» **EXERCISE DESCRIPTION**
Show all lines containing "that" from the data below.

» **Records from a data collection**
+ + + + +

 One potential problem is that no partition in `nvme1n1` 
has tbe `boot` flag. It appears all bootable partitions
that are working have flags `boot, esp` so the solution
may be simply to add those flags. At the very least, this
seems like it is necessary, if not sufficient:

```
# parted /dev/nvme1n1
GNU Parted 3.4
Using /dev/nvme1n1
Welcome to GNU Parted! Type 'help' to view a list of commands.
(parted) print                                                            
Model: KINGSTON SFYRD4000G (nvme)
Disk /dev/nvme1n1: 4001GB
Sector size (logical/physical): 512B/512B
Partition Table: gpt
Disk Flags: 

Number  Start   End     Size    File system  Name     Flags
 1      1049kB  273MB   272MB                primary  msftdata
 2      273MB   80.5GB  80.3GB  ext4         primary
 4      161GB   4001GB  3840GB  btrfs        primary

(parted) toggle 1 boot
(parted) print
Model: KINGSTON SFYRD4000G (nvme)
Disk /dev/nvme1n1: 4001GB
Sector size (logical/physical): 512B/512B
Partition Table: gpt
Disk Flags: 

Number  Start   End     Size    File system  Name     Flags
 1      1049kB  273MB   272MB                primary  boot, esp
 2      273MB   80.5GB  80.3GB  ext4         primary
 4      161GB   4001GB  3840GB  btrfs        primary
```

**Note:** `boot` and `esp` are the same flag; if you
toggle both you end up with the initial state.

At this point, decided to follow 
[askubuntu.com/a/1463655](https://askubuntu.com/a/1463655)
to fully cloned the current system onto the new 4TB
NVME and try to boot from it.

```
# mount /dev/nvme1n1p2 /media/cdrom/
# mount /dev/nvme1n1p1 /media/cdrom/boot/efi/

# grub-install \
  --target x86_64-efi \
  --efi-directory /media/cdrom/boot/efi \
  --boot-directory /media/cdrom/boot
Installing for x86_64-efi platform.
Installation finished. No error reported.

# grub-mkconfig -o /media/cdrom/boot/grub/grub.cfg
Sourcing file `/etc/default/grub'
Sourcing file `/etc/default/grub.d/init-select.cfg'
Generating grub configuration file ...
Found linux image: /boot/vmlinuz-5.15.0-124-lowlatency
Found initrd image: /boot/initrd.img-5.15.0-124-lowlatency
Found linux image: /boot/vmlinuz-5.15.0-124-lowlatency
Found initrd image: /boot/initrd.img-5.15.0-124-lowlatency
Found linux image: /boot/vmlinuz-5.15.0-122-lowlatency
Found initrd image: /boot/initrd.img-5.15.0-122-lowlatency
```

+ + + + +

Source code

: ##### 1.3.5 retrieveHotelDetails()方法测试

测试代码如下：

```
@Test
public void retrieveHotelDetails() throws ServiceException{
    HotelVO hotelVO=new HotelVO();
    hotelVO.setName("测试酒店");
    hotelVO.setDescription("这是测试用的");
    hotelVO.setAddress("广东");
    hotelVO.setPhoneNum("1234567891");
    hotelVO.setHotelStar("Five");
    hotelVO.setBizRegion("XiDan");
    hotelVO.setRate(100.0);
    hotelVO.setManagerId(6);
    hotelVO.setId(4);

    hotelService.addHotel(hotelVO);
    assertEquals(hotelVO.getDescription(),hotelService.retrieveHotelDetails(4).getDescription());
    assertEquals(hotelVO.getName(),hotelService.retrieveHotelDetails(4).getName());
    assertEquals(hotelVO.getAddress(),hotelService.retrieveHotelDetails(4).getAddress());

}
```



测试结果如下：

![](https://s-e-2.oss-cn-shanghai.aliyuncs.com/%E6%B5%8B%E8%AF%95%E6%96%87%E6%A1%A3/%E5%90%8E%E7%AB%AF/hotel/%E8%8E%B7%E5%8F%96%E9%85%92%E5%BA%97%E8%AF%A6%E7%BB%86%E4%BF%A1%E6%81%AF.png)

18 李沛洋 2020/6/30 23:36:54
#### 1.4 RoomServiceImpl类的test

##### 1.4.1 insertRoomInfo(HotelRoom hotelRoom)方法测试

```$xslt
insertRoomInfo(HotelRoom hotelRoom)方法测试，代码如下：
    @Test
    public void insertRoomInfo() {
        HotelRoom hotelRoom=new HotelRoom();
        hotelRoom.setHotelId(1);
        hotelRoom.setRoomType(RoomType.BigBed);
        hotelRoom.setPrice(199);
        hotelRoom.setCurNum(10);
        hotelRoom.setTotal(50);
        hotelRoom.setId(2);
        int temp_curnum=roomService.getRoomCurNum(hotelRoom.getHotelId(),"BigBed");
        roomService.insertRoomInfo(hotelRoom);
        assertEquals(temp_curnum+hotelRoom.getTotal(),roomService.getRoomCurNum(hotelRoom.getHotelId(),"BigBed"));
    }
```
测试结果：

+ + + + +

» **RESULT OF THIS EXERCISE**
 One potential problem is that no partition in `nvme1n1` 
that are working have flags `boot, esp` so the solution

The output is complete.